◆ EXPLORE THE MATERIAL:
- a) Translate this sentence from the thread on migrating from a Raspberry Pi 3 to a Pi 4 into Spanish: "Then I changed the static ip addresses in my router so the pi4 took over the pi3’s ip address, and everything worked."
- b) Resume the thread on migrating from a Raspberry Pi 3 to a Pi 4, picking up right after its final sentence.

◆ TEXT BLOCK:
········
Migrating from Raspberry Pi 3 to Pi 4

I see. I don’t use keys, so I’ve not had this issue.

When I say key I mean host fingerprint. A Mac for instance can’t ssh to a Linux host if the fingerprint changes until you delete the old fingerprint.

You will see even in winscp that it prompts you if that key has changed.

I know this is way late, but on a mac you need to delete the “known_hosts” file if it won’t let you connect to your pi via ssh. I do it quite often, happens if I change to a different boot device (SD card) to try something new/different.
Known hosts is in a hidden directory, “.ssh” that you need to find.

I upgraded last night from a pi3 to a pi4, using info from this thread. I made a partial snapshot on my pi3, with all the boxes checked. Made a note of what OS I was using.
I had previously made a sd card for the pi4 with HA running in docker in supervisor mode, so I brought this up on a different ip address.
Both pi’s had samba running, so I used samba to copy the partial snapshot to the pi4. Made sure pi4 was running same version of HA.

Then installed the snapshot, but unchecked the box to install HA itself, left all the other boxes checked.

Once ha was running on the pi4, I moved my zstick to the pi4 and it saw all my zwave devices. Then I changed the static ip addresses in my router so the pi4 took over the pi3’s ip address, and everything worked.

MQTT had a few problems at first, my clients (ESP8266’s in different places in the house) went online then offline. But after a while, this just started working, and it seems solid now.

In the status page which shows CPU and memory usage, on the pi3 the CPU (top row) was pretty high, maybe 50%. On my 2 gb pi4, its really low, 1%.

And it is more responsive. Planning to move boot to SSD next.

This worked great for me:
(I used the 32 bit install, and everything was updated.)


  1. Download the Hass.io image for Rpi4
  2. Image the new microSD card
  3. Let the the Rpi4 boot and sit and download everything

At this point, you’ll be given an option to create a new account, or click a link to load a snapshot.

I selected the Pi3 Snapshot I had saved on to my local PC, uploaded it, and tried to log in.

It burped once (“An error has occurred…”), and rebooted.
········
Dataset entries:
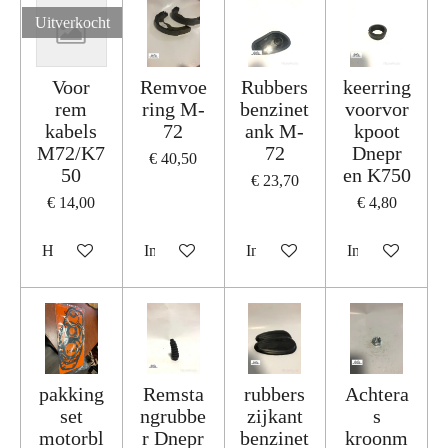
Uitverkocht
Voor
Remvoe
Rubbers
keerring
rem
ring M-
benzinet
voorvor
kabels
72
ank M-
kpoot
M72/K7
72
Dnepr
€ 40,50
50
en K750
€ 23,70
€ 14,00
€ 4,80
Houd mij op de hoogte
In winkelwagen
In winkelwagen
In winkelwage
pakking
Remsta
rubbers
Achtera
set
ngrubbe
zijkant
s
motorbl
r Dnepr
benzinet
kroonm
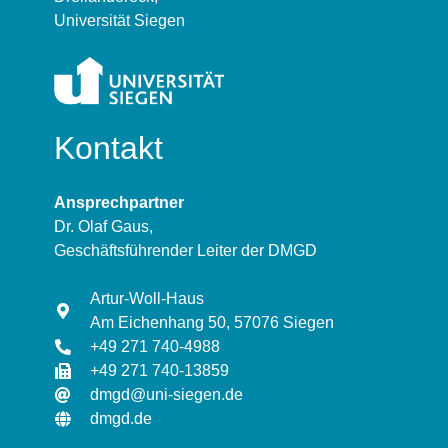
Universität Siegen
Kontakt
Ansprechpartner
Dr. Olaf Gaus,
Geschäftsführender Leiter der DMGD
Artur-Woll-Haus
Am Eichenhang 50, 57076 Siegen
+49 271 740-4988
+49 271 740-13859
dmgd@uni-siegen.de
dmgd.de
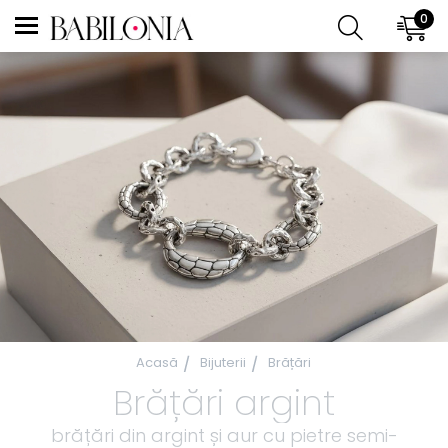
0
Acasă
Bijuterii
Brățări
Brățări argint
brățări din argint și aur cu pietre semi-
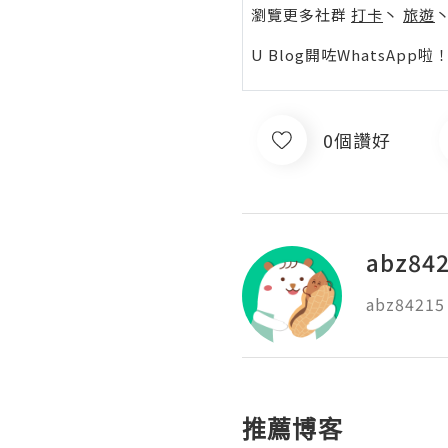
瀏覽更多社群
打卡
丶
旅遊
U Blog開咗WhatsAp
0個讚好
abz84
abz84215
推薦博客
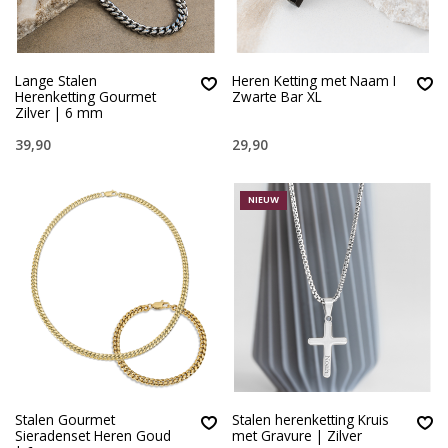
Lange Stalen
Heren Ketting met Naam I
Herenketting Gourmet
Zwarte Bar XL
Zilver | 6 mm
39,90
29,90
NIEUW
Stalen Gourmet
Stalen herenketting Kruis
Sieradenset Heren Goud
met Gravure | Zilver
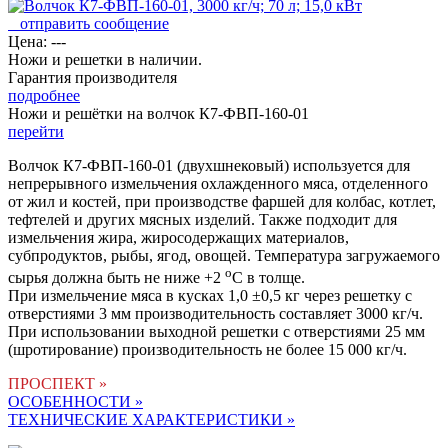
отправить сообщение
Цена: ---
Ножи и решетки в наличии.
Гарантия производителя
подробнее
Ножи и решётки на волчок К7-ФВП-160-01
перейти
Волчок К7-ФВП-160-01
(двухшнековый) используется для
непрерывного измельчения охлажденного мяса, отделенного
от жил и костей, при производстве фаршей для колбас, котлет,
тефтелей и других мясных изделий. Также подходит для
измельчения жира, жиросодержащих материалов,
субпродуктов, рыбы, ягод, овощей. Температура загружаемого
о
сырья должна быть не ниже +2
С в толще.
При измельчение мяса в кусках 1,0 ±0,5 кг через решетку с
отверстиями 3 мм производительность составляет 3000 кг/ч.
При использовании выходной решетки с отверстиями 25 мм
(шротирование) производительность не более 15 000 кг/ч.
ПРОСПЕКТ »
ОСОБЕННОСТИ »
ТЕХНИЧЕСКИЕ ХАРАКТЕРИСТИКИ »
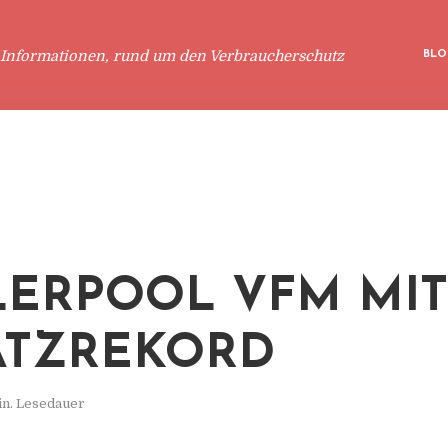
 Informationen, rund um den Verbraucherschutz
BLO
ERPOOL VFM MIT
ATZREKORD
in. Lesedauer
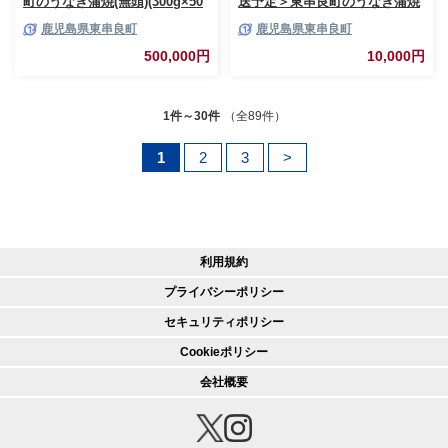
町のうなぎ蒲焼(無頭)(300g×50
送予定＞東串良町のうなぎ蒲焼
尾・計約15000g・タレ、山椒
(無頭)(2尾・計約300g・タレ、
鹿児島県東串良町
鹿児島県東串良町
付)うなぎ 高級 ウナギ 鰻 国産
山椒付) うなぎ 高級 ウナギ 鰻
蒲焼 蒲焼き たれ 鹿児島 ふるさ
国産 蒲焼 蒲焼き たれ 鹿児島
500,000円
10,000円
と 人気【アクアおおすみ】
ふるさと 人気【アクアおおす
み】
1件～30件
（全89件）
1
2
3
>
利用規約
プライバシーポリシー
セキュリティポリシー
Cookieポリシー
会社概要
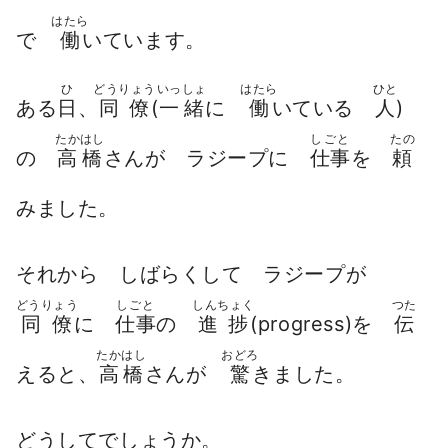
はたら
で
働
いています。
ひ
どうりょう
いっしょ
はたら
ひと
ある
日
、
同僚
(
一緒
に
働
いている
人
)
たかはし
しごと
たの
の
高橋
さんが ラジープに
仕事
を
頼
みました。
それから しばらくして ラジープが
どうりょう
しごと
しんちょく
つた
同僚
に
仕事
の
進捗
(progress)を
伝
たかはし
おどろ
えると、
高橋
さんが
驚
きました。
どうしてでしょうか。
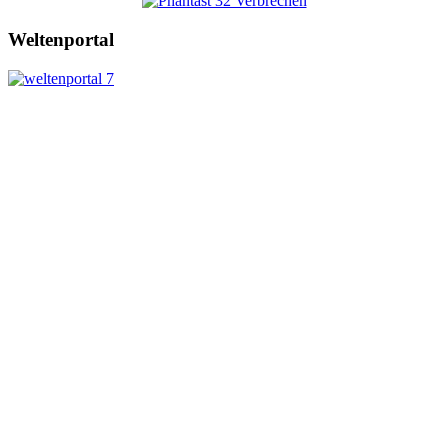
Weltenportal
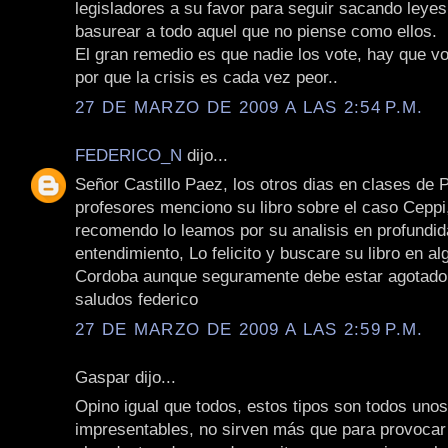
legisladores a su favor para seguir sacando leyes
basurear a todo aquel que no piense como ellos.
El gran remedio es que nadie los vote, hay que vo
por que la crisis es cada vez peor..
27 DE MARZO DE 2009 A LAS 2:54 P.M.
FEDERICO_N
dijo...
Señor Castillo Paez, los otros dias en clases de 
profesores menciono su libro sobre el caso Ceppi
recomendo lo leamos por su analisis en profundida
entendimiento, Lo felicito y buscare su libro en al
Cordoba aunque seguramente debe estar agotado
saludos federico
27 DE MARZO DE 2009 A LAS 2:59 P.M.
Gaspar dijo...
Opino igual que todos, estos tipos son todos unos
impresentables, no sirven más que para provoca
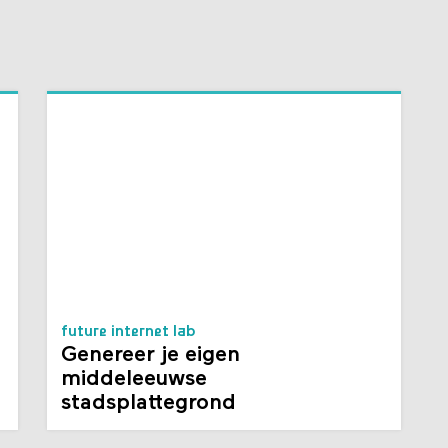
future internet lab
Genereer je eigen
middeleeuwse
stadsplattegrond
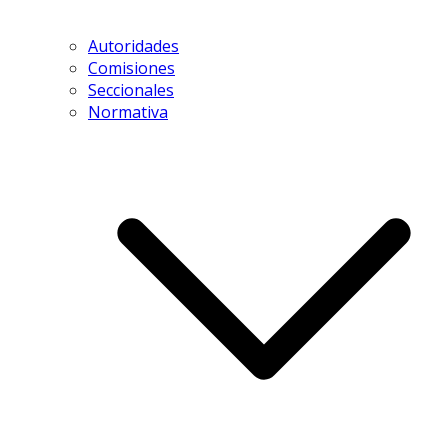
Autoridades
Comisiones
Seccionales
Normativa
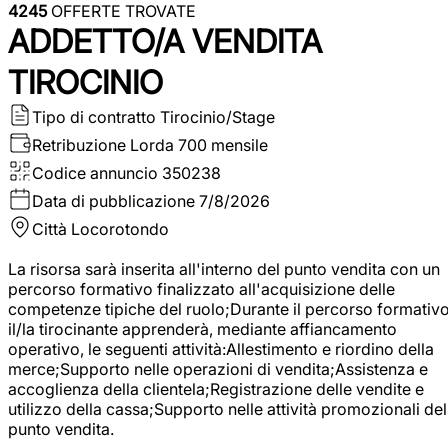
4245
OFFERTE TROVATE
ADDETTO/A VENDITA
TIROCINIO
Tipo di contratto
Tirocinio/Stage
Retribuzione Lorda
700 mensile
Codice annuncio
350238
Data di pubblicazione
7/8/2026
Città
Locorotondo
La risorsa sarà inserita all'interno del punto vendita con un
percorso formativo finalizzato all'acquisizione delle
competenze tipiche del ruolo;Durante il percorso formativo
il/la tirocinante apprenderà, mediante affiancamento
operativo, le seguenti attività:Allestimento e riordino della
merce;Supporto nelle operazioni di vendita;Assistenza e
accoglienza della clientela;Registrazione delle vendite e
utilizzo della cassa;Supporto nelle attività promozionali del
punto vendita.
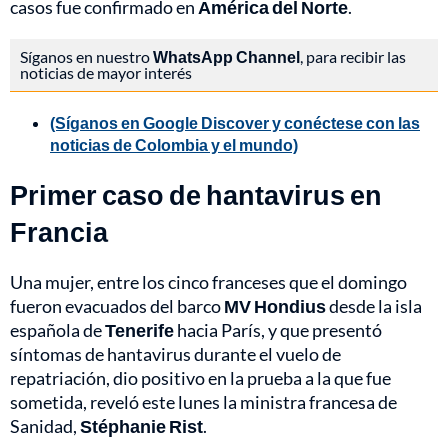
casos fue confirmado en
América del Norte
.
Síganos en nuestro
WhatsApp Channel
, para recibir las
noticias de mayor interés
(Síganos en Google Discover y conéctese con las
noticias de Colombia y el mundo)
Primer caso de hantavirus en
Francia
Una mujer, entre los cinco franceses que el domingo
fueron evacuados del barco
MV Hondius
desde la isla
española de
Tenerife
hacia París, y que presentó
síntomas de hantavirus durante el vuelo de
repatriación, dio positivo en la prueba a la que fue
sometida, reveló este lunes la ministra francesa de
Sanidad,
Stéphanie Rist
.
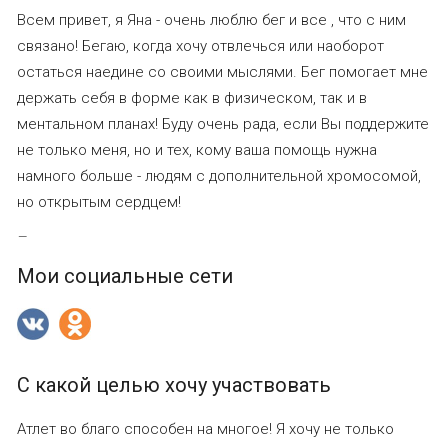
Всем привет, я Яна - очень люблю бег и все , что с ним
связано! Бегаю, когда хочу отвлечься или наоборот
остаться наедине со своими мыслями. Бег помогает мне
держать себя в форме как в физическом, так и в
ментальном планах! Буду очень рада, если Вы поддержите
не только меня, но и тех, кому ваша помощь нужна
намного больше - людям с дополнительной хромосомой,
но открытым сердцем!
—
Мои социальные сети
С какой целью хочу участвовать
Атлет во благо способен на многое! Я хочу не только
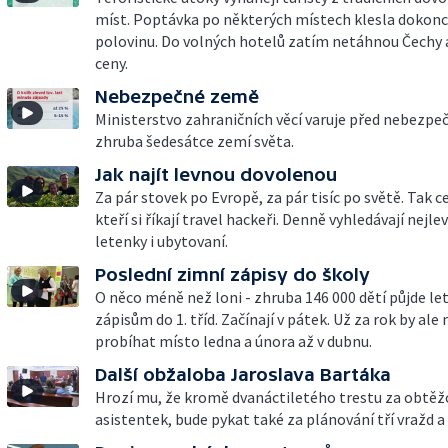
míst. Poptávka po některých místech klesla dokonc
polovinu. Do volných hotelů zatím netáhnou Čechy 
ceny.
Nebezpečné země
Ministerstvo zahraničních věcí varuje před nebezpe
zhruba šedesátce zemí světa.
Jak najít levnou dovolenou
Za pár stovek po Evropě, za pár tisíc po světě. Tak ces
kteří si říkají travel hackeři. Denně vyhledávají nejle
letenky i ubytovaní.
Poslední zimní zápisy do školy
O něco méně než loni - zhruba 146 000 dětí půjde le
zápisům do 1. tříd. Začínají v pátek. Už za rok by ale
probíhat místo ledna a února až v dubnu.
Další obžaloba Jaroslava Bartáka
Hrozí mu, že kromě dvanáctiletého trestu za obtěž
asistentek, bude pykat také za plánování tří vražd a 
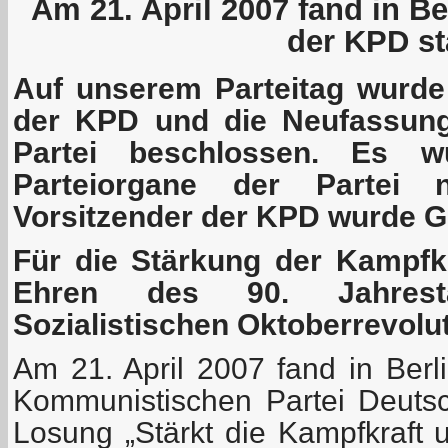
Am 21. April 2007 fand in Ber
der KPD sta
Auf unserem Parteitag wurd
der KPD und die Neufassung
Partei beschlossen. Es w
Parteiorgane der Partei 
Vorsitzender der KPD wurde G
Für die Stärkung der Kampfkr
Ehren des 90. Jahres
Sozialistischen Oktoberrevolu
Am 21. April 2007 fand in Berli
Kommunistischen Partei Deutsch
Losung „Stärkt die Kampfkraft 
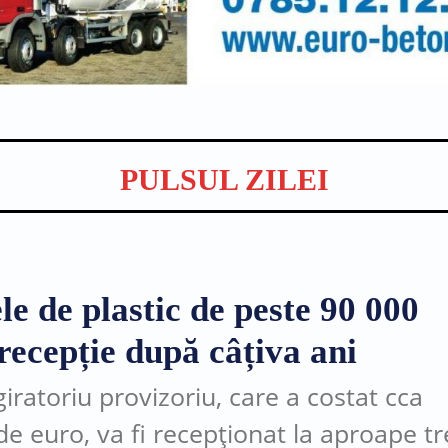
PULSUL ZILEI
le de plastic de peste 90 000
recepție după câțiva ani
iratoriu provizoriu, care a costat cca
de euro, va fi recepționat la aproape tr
········
◆ RESULTS FOR THE EXERCISE:
- a) Luego cambié las direcciones IP estáticas en mi router para que la pi4 tomara la dirección IP de la pi3, y todo funcionó.

- b)
After turning it off and back on again,
everything seems to be working fine for my limited installation.

Cheers!

My experience was nearly identical to Elfman’s, with the following differences:

  • 64 bit image of Home Assistant as starting point
  • moving from pi3b+ to pi4 with 8GB memory
  • loaded the snapshot from the pi3b+, including plugins/addons and integrations but not including HomeAssistant
  • I had no errors or issues of any kind at all.

System is running right now with no problems whatsoever.

Dave

Just in case this hasn’t been found somewhere else. As long as you haven’t done anything weird with your DB configuration like another DB handler, You should be fine.
This works for me running:
Going From: Raspberry Pi 3 Model B+
Going To: Raspberry Pi 4 Model B With 8GB RAM
Both Running the following system versions: (IMPORTANT! You MUST be going from and going to the same system versions.)
core-2021.7.1
supervisor-2021.06.8
Home Assistant OS 6.1

Pre-start Note: Make sure to note your hostname and local IP address.
Both can be found under: Supervisor > System - Host.
Simply copy & paste them in notepad. You’ll need them in step 10 below.

  1. Make a Partial Snapshot on old Raspberry Pi 3 (Supervisor > Snapshots) and include everything but HA Core OS. (The first checkbox at the top) You can add a password if you like. HA will not ask for it during restore process.
  2. Once the snapshot is created, click on it and select everything but HA Core OS and if you added a password, type that in.
  3. Click the 3 dots in the bottom right-hand corner and download the snapshot.
  4. Go through the normal steps to install a fresh install on Raspberry Pi 4 UNTIL you get the Onboarding screen. HA - Raspberry Pi
  5. On the onboarding screen, you should see a tiny link at the bottom that says “Alternatively, you can restore from a snapshot.” Click that link.
  6. Upload the partial snapshot you downloaded in step 3.
  7. Again, select everything but the HA Core OS. (Note: It’ll look like nothing happened except you’ll loose connection.
  8. As tempting as it may seem given nothing happens. No confirmation screen or anything. DO NOT UNPLUG YOUR RASPBERRY PI. The system will restart and it will still resolve to homeassistant.local:8123. Be patient. This took about 10 minutes for me.
  9. Once the page loads after refreshing and you may have to clear cache in your browser, you should be presented with a login screen. Log In with your previous credentials.
  10. Once logged in, go to Supervisor > System and change the IP and Hostname to your previous settings.
  11. Restart your system.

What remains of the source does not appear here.